The exact dates for when these tools will be rolled out to customers have yet to be announced. For now the company is continuing to test and validate these tools internally as well as gathering feedback from select customers on how these tools could benefit them, Stone said.
Meanwhile, Edico continues to build its customer base both in academia and industry. This past May, PerkinElmer purchased a Dragen processor to analyze whole-genome and whole-exome sequencing data in its CLIA-certified high-throughput sequencing facility. Edico also recently participated in a collaborative study with researchers at Harvard and Stanford Universities, where its system was used to analyze a whole human genome at 300x depth of coverage in approximately six hours.

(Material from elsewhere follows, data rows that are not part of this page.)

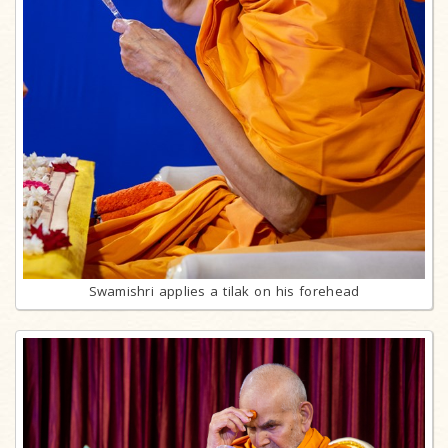
Swamishri applies a tilak on his forehead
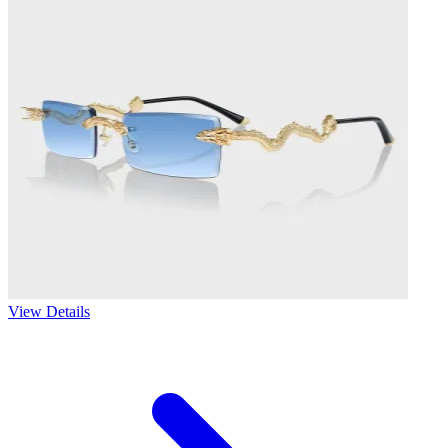
View Details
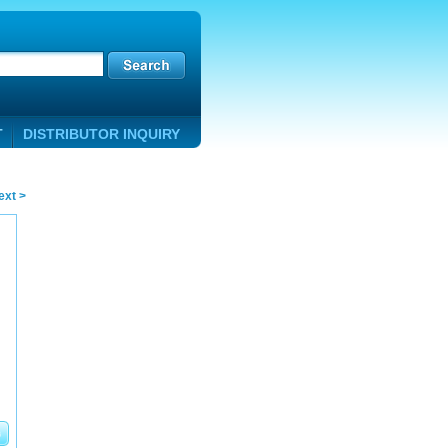
T
DISTRIBUTOR INQUIRY
ext >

For its part, HudsonAlpha is using Dragen and Edico's Genome pipeline to analyze data generated by its Genomic Services Laboratory as well as its Clinical Services Laboratory, which performs whole-genome sequencing for patients with genetic conditions. HudsonAlpha is also using the Dragen processor to support its Clinical Sequencing Research Consortium project — a joint initiative of the National Human Genome Research Institute and the National Cancer Institute — which uses exome sequencing to help diagnose developmental delays in children. The Dragen genome pipeline includes optimized algorithms for BCL conversion, compression, mapping, alignment, sorting, duplicate marking, haplotype variant calling, and joint genotyping.

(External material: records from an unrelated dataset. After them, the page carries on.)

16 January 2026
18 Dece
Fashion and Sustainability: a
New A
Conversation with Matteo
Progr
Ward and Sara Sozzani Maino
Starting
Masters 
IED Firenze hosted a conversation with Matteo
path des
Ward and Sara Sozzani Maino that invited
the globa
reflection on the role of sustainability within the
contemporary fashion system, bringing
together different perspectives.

Levy told GenomeWeb that with the Dragen system, the average time required for analysis from completing chemistry on the sequencer through to generating the VCF file is 40 minutes including data migration time. Edico claims similar numbers as benchmarks for whole-genome analysis using its processor. It reports that Dragen requires 12 minutes to convert Illumina BCL base call files to Fastq files and 28 minutes to go from Fastq files through to the final list of variant calls.
Hoping to reduce those numbers, Edico teamed up with Intel earlier this year in a partnership to pair Dragen chips with Intel processors. When combined, the Edico and Intel technologies can analyze a whole genome in approximately 20 minutes, Edico said at the time.
Dragen's speed coupled with its low compute overhead were the chief reasons that HudsonAlpha opted to lease the processor for its needs. Levy said in a statement that the institute's new Illumina HiSeq X Ten sequencing system has more than tripled the number of whole genomes sequenced to just over 15,000 per year. He told GenomeWeb that the institute expects to generate about a 1,000 genomes per month.
Prior to selecting Edico, HudsonAlpha contemplated using cloud infrastructure to handle its data analysis needs or simply beefing up its existing systems. However, Edico proved to be the more cost-effective option for sequence alignment and variant calling tasks compared to using the cloud, according to Levy. It also made more sense to use Dragen, which is tailor-made for running specific analysis tasks quickly at low compute overhead, rather than to add on to existing infrastructure. Moreover, investing in Dragen frees up existing compute capacity for use in other research activities outside of alignments and variant calls, he added.